------ Data excerpts
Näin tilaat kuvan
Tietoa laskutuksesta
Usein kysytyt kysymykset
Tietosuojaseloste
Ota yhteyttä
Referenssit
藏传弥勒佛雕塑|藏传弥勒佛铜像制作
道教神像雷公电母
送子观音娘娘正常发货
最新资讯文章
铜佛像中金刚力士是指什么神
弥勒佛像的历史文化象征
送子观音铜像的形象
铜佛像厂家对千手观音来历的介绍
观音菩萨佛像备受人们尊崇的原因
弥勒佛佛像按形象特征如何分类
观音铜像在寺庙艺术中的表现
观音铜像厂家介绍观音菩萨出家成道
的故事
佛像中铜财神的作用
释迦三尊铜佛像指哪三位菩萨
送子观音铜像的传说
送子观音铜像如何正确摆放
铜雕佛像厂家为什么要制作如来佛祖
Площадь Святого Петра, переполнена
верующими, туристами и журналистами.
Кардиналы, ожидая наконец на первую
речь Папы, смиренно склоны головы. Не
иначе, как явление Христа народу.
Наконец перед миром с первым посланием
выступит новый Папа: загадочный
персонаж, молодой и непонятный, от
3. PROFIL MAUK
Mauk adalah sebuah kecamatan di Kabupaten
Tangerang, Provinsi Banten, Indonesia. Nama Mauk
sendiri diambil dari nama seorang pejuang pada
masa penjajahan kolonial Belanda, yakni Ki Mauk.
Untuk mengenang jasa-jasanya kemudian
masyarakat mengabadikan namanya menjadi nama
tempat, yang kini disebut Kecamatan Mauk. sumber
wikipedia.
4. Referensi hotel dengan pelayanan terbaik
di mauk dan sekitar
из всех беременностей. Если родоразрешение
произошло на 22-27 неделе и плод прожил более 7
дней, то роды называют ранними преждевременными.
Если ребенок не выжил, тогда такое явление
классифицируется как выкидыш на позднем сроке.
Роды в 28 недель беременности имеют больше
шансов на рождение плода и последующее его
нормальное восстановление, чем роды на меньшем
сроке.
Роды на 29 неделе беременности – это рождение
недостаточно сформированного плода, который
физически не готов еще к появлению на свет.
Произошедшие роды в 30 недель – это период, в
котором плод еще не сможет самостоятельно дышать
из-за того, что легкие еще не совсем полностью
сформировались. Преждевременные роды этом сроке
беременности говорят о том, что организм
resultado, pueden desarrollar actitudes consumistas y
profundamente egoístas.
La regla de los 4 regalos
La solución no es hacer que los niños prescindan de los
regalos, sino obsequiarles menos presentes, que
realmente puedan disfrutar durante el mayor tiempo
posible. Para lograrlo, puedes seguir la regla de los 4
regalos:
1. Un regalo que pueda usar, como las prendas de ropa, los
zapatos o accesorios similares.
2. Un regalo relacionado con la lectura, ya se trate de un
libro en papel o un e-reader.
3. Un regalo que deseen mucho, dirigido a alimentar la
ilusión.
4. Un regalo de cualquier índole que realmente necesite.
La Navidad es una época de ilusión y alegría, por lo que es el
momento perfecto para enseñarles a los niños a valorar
------------
_What to do_
Using the entries above, return exactly the lines from the line with "Tietoa laskutuksesta" to the line with "profundamente egoístas.", counting both of those lines.

_Output below_
Tietoa laskutuksesta
Usein kysytyt kysymykset
Tietosuojaseloste
Ota yhteyttä
Referenssit
藏传弥勒佛雕塑|藏传弥勒佛铜像制作
道教神像雷公电母
送子观音娘娘正常发货
最新资讯文章
铜佛像中金刚力士是指什么神
弥勒佛像的历史文化象征
送子观音铜像的形象
铜佛像厂家对千手观音来历的介绍
观音菩萨佛像备受人们尊崇的原因
弥勒佛佛像按形象特征如何分类
观音铜像在寺庙艺术中的表现
观音铜像厂家介绍观音菩萨出家成道
的故事
佛像中铜财神的作用
释迦三尊铜佛像指哪三位菩萨
送子观音铜像的传说
送子观音铜像如何正确摆放
铜雕佛像厂家为什么要制作如来佛祖
Площадь Святого Петра, переполнена
верующими, туристами и журналистами.
Кардиналы, ожидая наконец на первую
речь Папы, смиренно склоны головы. Не
иначе, как явление Христа народу.
Наконец перед миром с первым посланием
выступит новый Папа: загадочный
персонаж, молодой и непонятный, от
3. PROFIL MAUK
Mauk adalah sebuah kecamatan di Kabupaten
Tangerang, Provinsi Banten, Indonesia. Nama Mauk
sendiri diambil dari nama seorang pejuang pada
masa penjajahan kolonial Belanda, yakni Ki Mauk.
Untuk mengenang jasa-jasanya kemudian
masyarakat mengabadikan namanya menjadi nama
tempat, yang kini disebut Kecamatan Mauk. sumber
wikipedia.
4. Referensi hotel dengan pelayanan terbaik
di mauk dan sekitar
из всех беременностей. Если родоразрешение
произошло на 22-27 неделе и плод прожил более 7
дней, то роды называют ранними преждевременными.
Если ребенок не выжил, тогда такое явление
классифицируется как выкидыш на позднем сроке.
Роды в 28 недель беременности имеют больше
шансов на рождение плода и последующее его
нормальное восстановление, чем роды на меньшем
сроке.
Роды на 29 неделе беременности – это рождение
недостаточно сформированного плода, который
физически не готов еще к появлению на свет.
Произошедшие роды в 30 недель – это период, в
котором плод еще не сможет самостоятельно дышать
из-за того, что легкие еще не совсем полностью
сформировались. Преждевременные роды этом сроке
беременности говорят о том, что организм
resultado, pueden desarrollar actitudes consumistas y
profundamente egoístas.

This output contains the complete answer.